The remaining identifiable owners are Abdelmoniem Alrashed, owning 7% of the group through the UAE based company, Rimco EGT Investment LLC. The rest are mostly investment funds, led by the Norges Bank who owned 3.3% of TMGH’s shares in 2021.

==Projects==

===Cities and communities===

TMG is behind some of Egypt's largest community developments, including the New Cairo cities of Madinaty, El Rehab, Celia, and the recently launched, Noor. Other developments include May Fair in El Sherouq City, El Rabwa in Sheikh Zayed City, Virginia Beach in the North Coast of Alexandria, and El Radwa El Khadraa in El Agamy. In all, TMG boasts a population of over 1 million residents across its projects, ranking it the highest in the world for a private developer.

===Hotels and resorts===

TMG's hospitality endeavors include Four Seasons Nile Plaza, Four Seasons Sharm El Sheikh, Four Seasons San Stefano, and Kempinski Nile Hotel.

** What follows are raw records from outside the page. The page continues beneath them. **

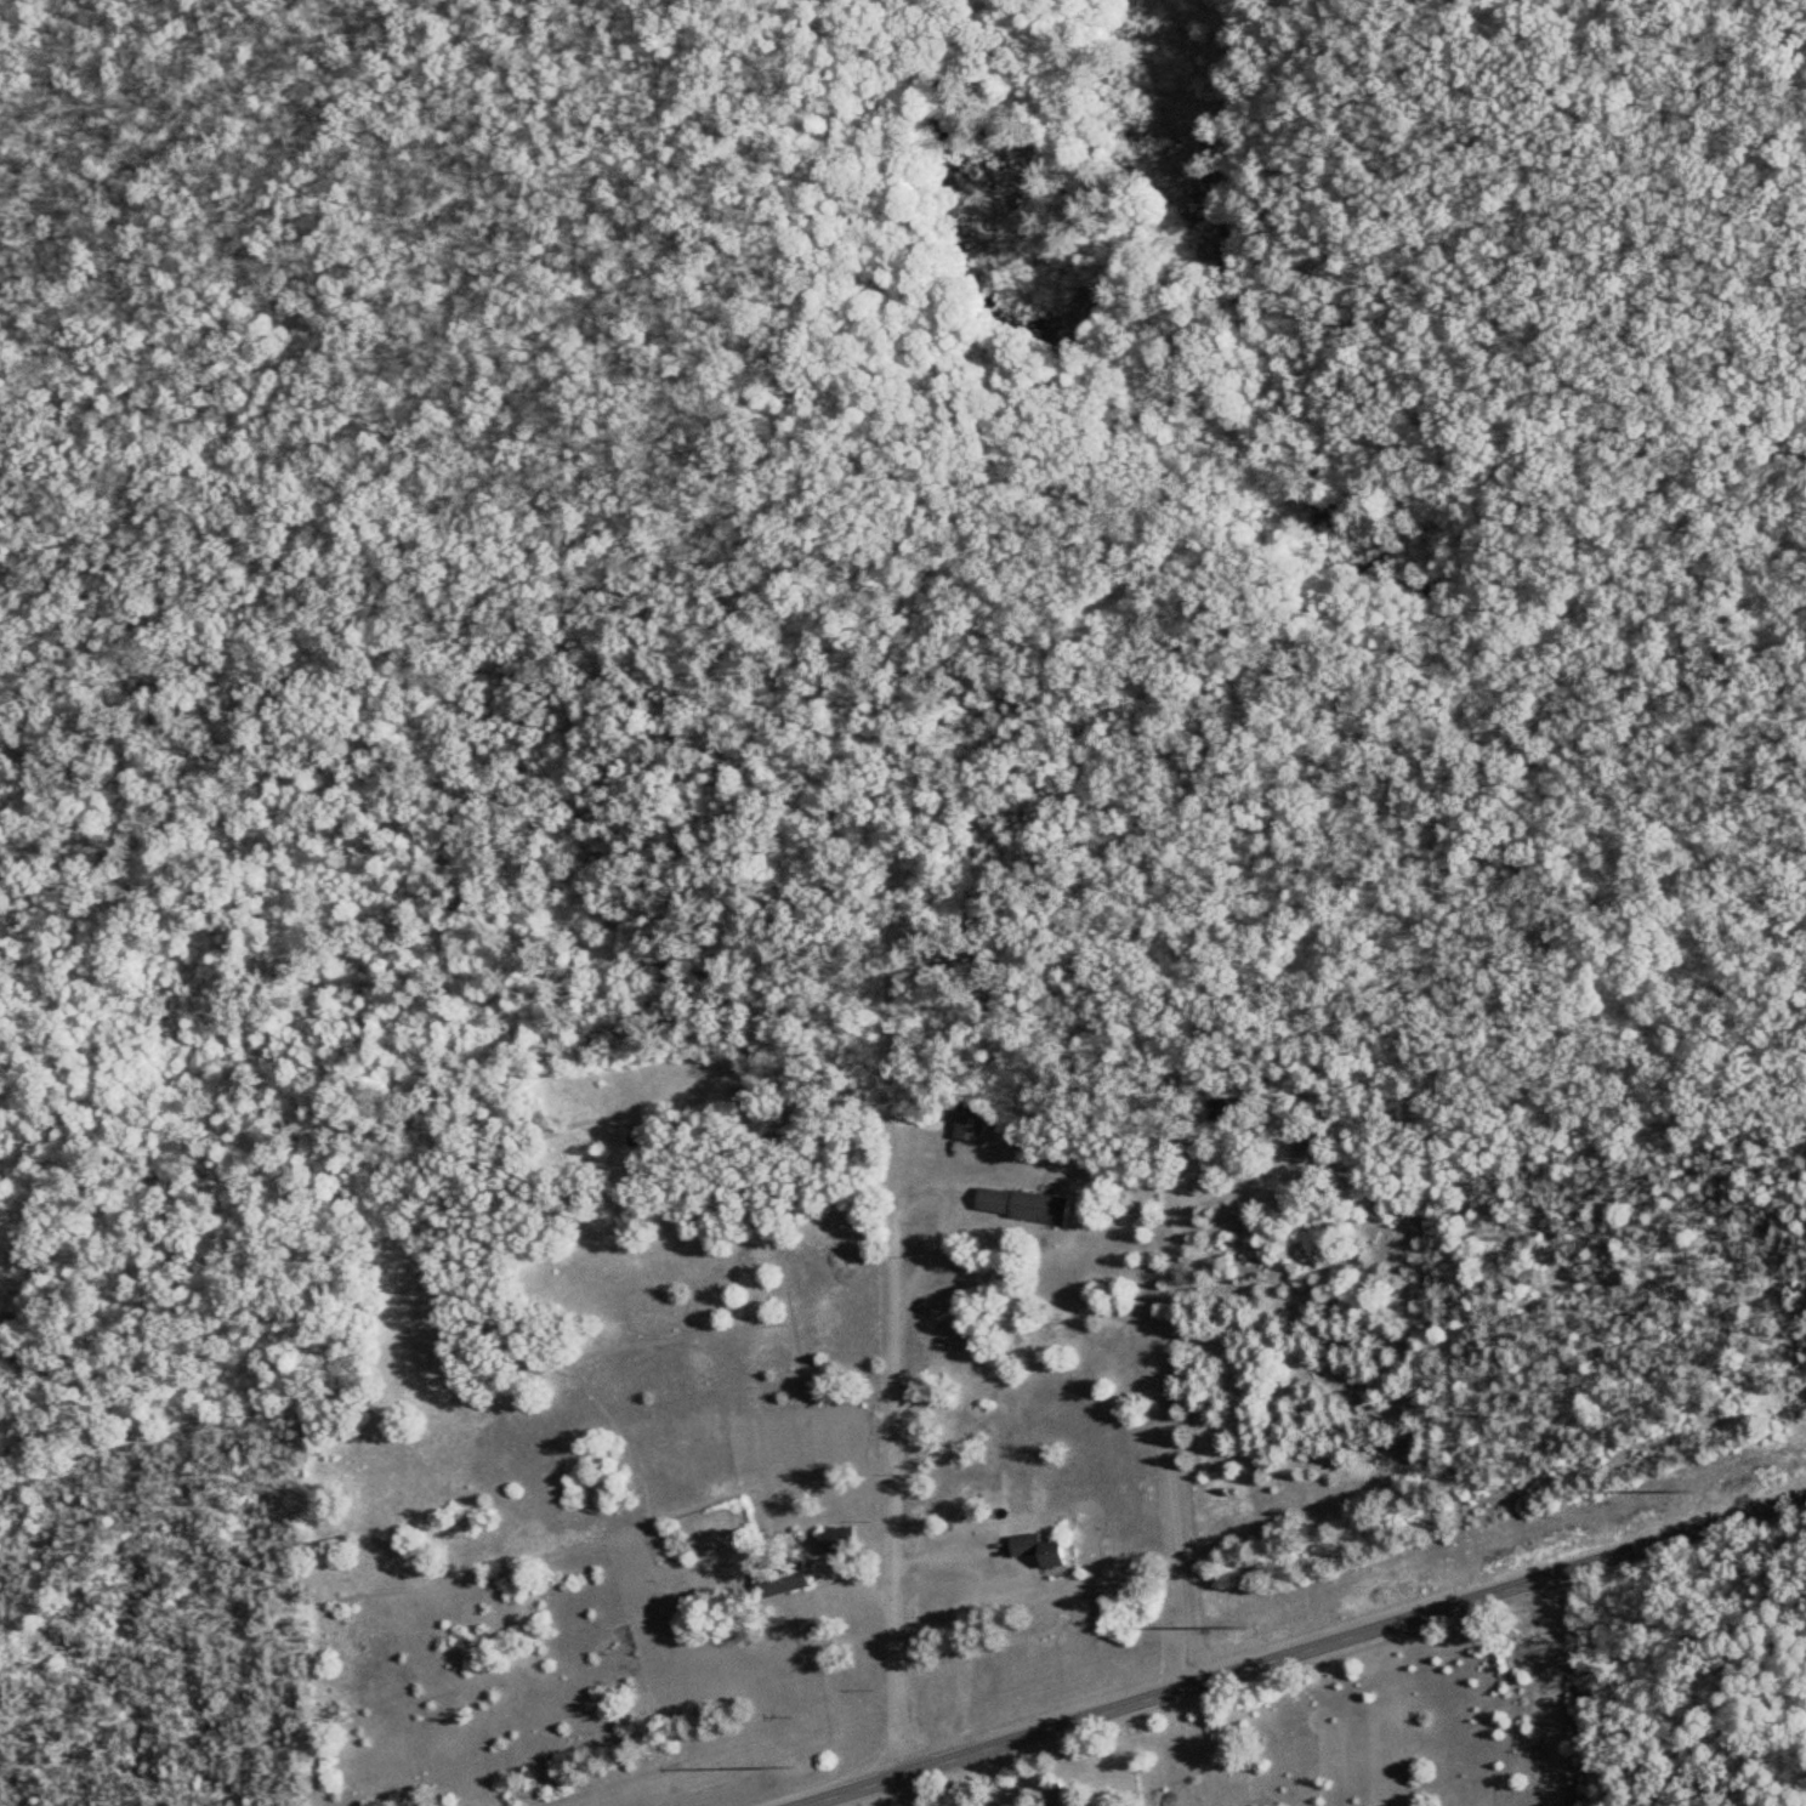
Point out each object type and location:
building: (1220, 1096)
building: (968, 1122)
building: (1304, 1144)
road: (934, 1177)
building: (1020, 1205)
road: (1172, 1424)
power tower: (1688, 1489)
road: (893, 1536)
building: (836, 1540)
building: (1036, 1550)
building: (782, 1578)
power tower: (1245, 1627)
road: (1292, 1647)
road: (1554, 1687)
power tower: (788, 1769)
building: (1059, 1798)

Following an announcement in 2017 for the expansion of the Four Seasons Sharm El Sheikh, upon completion, the hotel will be the largest Four Seasons Resort in the world.

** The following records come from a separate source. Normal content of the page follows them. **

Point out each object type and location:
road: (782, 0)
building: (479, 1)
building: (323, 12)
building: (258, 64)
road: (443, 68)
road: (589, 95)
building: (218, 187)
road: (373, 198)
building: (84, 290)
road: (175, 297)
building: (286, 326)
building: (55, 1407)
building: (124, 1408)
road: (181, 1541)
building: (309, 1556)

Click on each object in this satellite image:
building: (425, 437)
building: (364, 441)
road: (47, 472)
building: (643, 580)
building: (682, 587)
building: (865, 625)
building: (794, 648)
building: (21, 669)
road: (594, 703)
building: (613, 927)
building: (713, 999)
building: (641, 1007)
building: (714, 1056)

In 2016, TMG announced plans to build a Four Seasons hotel in its New Cairo property Madinaty, part of an 8,000 acre development and expansion in New Cairo. Plans to build a Four Seasons hotel in Luxor were made in 2008 but put on hold in the wake of the Egyptian Revolution. In 2020, TMG announced plans to continue the project in Luxor, providing financing of to complete a 200-room Four Seasons in the historic city.